**Exercise description:** Your answer must be the full set of entries, reproduced exactly.

Top of Dataset content

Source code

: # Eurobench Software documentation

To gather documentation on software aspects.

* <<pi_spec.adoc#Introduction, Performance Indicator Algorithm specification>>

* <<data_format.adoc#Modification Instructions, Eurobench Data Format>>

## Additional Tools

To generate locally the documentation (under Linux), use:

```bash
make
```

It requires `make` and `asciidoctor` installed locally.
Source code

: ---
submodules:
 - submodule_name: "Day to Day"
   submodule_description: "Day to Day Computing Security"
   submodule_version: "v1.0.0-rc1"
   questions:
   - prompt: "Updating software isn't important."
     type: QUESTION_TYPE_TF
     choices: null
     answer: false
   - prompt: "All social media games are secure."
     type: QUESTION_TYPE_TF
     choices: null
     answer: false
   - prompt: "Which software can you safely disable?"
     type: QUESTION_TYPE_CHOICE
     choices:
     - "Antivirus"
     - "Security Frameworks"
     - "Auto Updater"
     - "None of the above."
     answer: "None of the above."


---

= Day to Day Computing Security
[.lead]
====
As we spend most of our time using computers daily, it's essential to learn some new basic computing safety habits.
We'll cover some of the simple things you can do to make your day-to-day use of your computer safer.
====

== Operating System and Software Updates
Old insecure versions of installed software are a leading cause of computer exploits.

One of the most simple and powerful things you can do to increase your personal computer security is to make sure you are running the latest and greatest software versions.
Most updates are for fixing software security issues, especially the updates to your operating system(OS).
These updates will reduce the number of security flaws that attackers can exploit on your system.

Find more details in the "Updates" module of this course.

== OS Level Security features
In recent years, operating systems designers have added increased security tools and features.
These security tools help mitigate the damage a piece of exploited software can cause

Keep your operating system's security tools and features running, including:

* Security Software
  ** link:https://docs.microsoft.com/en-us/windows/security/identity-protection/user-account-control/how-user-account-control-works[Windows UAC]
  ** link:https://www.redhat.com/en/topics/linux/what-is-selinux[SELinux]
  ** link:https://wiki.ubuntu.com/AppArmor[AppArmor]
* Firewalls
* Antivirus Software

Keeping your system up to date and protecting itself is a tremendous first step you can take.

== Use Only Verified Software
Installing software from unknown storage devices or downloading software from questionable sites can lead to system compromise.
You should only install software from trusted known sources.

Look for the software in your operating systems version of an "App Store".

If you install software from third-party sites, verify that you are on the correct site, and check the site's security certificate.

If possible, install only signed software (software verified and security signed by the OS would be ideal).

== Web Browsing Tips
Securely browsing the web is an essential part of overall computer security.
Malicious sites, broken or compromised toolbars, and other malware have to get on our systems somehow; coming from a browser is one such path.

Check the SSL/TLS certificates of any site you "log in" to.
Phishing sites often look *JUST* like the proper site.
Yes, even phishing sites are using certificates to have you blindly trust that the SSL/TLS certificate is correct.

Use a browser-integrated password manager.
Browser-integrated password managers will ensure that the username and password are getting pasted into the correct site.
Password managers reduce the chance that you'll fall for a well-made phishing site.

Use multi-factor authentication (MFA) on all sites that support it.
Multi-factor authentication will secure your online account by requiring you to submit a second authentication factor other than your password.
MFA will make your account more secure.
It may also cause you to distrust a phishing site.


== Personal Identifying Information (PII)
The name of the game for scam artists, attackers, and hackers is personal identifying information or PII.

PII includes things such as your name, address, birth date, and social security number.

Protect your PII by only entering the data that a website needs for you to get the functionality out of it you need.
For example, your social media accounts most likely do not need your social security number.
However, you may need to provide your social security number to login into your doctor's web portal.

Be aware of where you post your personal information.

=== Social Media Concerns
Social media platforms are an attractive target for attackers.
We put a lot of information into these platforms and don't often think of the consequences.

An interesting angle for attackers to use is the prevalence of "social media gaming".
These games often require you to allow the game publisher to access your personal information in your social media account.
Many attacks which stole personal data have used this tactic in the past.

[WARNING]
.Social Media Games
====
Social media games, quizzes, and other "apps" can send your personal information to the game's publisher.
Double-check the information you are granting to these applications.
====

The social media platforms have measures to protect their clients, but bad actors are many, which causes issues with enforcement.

Bottom of Dataset content

**Task solution:**
Source code

: # Eurobench Software documentation

To gather documentation on software aspects.

* <<pi_spec.adoc#Introduction, Performance Indicator Algorithm specification>>

* <<data_format.adoc#Modification Instructions, Eurobench Data Format>>

## Additional Tools

To generate locally the documentation (under Linux), use:

```bash
make
```

It requires `make` and `asciidoctor` installed locally.
Source code

: ---
submodules:
 - submodule_name: "Day to Day"
   submodule_description: "Day to Day Computing Security"
   submodule_version: "v1.0.0-rc1"
   questions:
   - prompt: "Updating software isn't important."
     type: QUESTION_TYPE_TF
     choices: null
     answer: false
   - prompt: "All social media games are secure."
     type: QUESTION_TYPE_TF
     choices: null
     answer: false
   - prompt: "Which software can you safely disable?"
     type: QUESTION_TYPE_CHOICE
     choices:
     - "Antivirus"
     - "Security Frameworks"
     - "Auto Updater"
     - "None of the above."
     answer: "None of the above."


---

= Day to Day Computing Security
[.lead]
====
As we spend most of our time using computers daily, it's essential to learn some new basic computing safety habits.
We'll cover some of the simple things you can do to make your day-to-day use of your computer safer.
====

== Operating System and Software Updates
Old insecure versions of installed software are a leading cause of computer exploits.

One of the most simple and powerful things you can do to increase your personal computer security is to make sure you are running the latest and greatest software versions.
Most updates are for fixing software security issues, especially the updates to your operating system(OS).
These updates will reduce the number of security flaws that attackers can exploit on your system.

Find more details in the "Updates" module of this course.

== OS Level Security features
In recent years, operating systems designers have added increased security tools and features.
These security tools help mitigate the damage a piece of exploited software can cause

Keep your operating system's security tools and features running, including:

* Security Software
  ** link:https://docs.microsoft.com/en-us/windows/security/identity-protection/user-account-control/how-user-account-control-works[Windows UAC]
  ** link:https://www.redhat.com/en/topics/linux/what-is-selinux[SELinux]
  ** link:https://wiki.ubuntu.com/AppArmor[AppArmor]
* Firewalls
* Antivirus Software

Keeping your system up to date and protecting itself is a tremendous first step you can take.

== Use Only Verified Software
Installing software from unknown storage devices or downloading software from questionable sites can lead to system compromise.
You should only install software from trusted known sources.

Look for the software in your operating systems version of an "App Store".

If you install software from third-party sites, verify that you are on the correct site, and check the site's security certificate.

If possible, install only signed software (software verified and security signed by the OS would be ideal).

== Web Browsing Tips
Securely browsing the web is an essential part of overall computer security.
Malicious sites, broken or compromised toolbars, and other malware have to get on our systems somehow; coming from a browser is one such path.

Check the SSL/TLS certificates of any site you "log in" to.
Phishing sites often look *JUST* like the proper site.
Yes, even phishing sites are using certificates to have you blindly trust that the SSL/TLS certificate is correct.

Use a browser-integrated password manager.
Browser-integrated password managers will ensure that the username and password are getting pasted into the correct site.
Password managers reduce the chance that you'll fall for a well-made phishing site.

Use multi-factor authentication (MFA) on all sites that support it.
Multi-factor authentication will secure your online account by requiring you to submit a second authentication factor other than your password.
MFA will make your account more secure.
It may also cause you to distrust a phishing site.


== Personal Identifying Information (PII)
The name of the game for scam artists, attackers, and hackers is personal identifying information or PII.

PII includes things such as your name, address, birth date, and social security number.

Protect your PII by only entering the data that a website needs for you to get the functionality out of it you need.
For example, your social media accounts most likely do not need your social security number.
However, you may need to provide your social security number to login into your doctor's web portal.

Be aware of where you post your personal information.

=== Social Media Concerns
Social media platforms are an attractive target for attackers.
We put a lot of information into these platforms and don't often think of the consequences.

An interesting angle for attackers to use is the prevalence of "social media gaming".
These games often require you to allow the game publisher to access your personal information in your social media account.
Many attacks which stole personal data have used this tactic in the past.

[WARNING]
.Social Media Games
====
Social media games, quizzes, and other "apps" can send your personal information to the game's publisher.
Double-check the information you are granting to these applications.
====

The social media platforms have measures to protect their clients, but bad actors are many, which causes issues with enforcement.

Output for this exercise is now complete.